Although a major star in Spain, Bardem remained relatively unknown to international audiences until 2000, when he starred as Reinaldo Arenas, the subject of the screen biography Before Night Falls, which was Bardem’s first English-language film. Bardem immersed himself in the role—losing 30 pounds (13.6 kg) and downplaying his rugged good looks to portray Arenas, a homosexual Cuban writer who was imprisoned by the Fidel Castro regime in the 1970s. Bardem became the first Spaniard to be nominated for an Academy Award for best actor. Although inundated with Hollywood offers, he selectively sought challenging roles. In 2002 he starred in both the thriller The Dancer Upstairs, the directorial debut of actor John Malkovich, and the drama Los lunes al sol (Mondays in the Sun); his portrayal of a laid-off shipyard worker in the latter earned him another Goya. For his moving performance as quadriplegic Ramón Sampedro in Mar adentro (2004; The Sea Inside), Bardem collected his fourth Goya.
In 2008 Bardem won his first Academy Award, for best supporting actor for his chilling performance as a sociopathic killer in No Country for Old Men (2007). The violent and bleak film—based on the best seller by Cormac McCarthy and directed by Joel and Ethan Coen—follows assassin Anton Chigurh (Bardem) as he hunts a down-on-his-luck welder who stole a suitcase of drug money. Carrying an air gun, Chigurh cuts a bloody path across Texas as he relentlessly chases his target. Later in the year, Bardem was again on the hunt as he portrayed a lusty painter pursuing women in Woody Allen’s comedy Vicky Cristina Barcelona (2008). In 2010 Bardem married Penélope Cruz, one of his costars in the film. Later that year he appeared opposite Julia Roberts in Eat Pray Love, based on Elizabeth Gilbert’s best-selling memoir of the same name.

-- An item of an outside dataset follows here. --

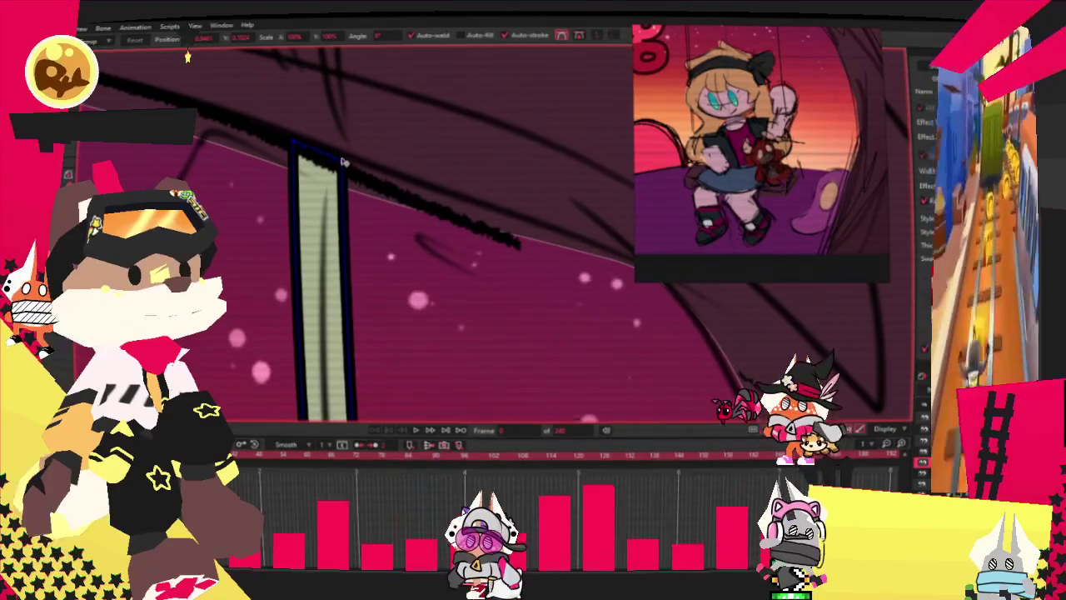
{"action": "scroll", "coordinate": [324, 204], "scroll_direction": "down", "scroll_amount": 2}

For his performance as a cancer-stricken father in Alejandro González Iñárritu’s Spanish-language drama Biutiful (2010), Bardem earned a third Academy Award nomination. His role as a flamboyantly vengeful terrorist served as a villainous foil for James Bond in the blockbuster Skyfall (2012). In Terrence Malick’s To the Wonder (2012), Bardem portrayed a priest experiencing a crisis of faith. His later credits included The Counselor (2013), a drama about drug trafficking that also starred Cruz, and The Gunman (2015), an action film centred on mineral conflicts in the Democratic Republic of the Congo. In 2017 Bardem appeared as the undead Captain Salazar in Pirates of the Caribbean: Dead Men Tell No Tales and as a poet whose marriage is tested by the arrival of strangers at the couple’s secluded home in the psychological thriller Mother! He also costarred with Cruz in both Loving Pablo (2017), about the relationship between Pablo Escobar and journalist Virginia Vallejo, and Asghar Farhadi’s family drama Todos lo saben (2018; Everybody Knows).
In 2020 Bardem portrayed a man contemplating alternate lives in The Roads Not Taken. His credits the following year included Dune, an adaptation of Frank Herbert’s sci-fi novel, and Being the Ricardos, Aaron Sorkin’s biopic about a turbulent week in the life of Lucille Ball and her husband, Desi Arnaz, both of whom starred in the TV comedy series I Love Lucy. For his performance in the latter film, Bardem received his fourth Oscar nomination, for best actor. In 2022 he appeared in Lyle, Lyle, Crocodile, a comedy based on a popular children’s book series by Bernard Waber.